#### TASK PROMPT
Extract the lines of the data below without any change, starting at the line containing "Oficjalna strona internetowa UE" and ending at the line containing "HEALTH & FITNESS", with both of those lines included.

(Transcribed page text)
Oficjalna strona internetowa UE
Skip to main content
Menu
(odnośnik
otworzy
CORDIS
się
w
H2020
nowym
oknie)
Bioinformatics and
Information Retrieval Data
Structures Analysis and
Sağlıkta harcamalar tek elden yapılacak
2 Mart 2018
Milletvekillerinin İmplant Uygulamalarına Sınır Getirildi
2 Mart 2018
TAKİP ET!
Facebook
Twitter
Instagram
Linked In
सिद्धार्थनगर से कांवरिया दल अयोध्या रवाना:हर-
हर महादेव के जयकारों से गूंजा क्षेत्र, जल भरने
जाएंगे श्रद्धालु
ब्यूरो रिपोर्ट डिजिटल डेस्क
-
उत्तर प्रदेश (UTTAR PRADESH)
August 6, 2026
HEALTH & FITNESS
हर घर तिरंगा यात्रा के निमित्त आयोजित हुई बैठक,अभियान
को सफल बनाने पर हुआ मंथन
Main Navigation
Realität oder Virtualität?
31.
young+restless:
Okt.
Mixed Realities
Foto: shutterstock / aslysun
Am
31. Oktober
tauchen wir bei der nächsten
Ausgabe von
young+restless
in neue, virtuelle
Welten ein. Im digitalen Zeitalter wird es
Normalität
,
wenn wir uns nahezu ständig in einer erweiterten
* * *
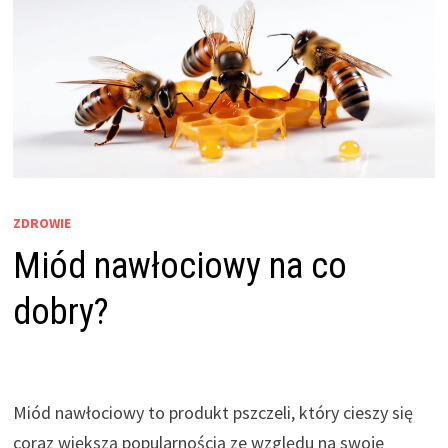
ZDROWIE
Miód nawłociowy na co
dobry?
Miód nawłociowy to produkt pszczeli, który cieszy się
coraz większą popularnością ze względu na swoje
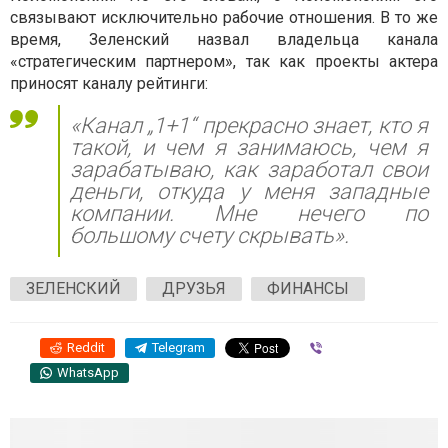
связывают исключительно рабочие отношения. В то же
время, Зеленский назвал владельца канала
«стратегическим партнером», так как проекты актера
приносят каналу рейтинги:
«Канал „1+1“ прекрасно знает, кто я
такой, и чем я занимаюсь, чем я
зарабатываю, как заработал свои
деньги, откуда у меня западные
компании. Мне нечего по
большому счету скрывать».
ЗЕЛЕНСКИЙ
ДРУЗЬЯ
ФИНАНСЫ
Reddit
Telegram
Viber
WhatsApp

#### TASK RESPONSE
Oficjalna strona internetowa UE
Skip to main content
Menu
(odnośnik
otworzy
CORDIS
się
w
H2020
nowym
oknie)
Bioinformatics and
Information Retrieval Data
Structures Analysis and
Sağlıkta harcamalar tek elden yapılacak
2 Mart 2018
Milletvekillerinin İmplant Uygulamalarına Sınır Getirildi
2 Mart 2018
TAKİP ET!
Facebook
Twitter
Instagram
Linked In
सिद्धार्थनगर से कांवरिया दल अयोध्या रवाना:हर-
हर महादेव के जयकारों से गूंजा क्षेत्र, जल भरने
जाएंगे श्रद्धालु
ब्यूरो रिपोर्ट डिजिटल डेस्क
-
उत्तर प्रदेश (UTTAR PRADESH)
August 6, 2026
HEALTH & FITNESS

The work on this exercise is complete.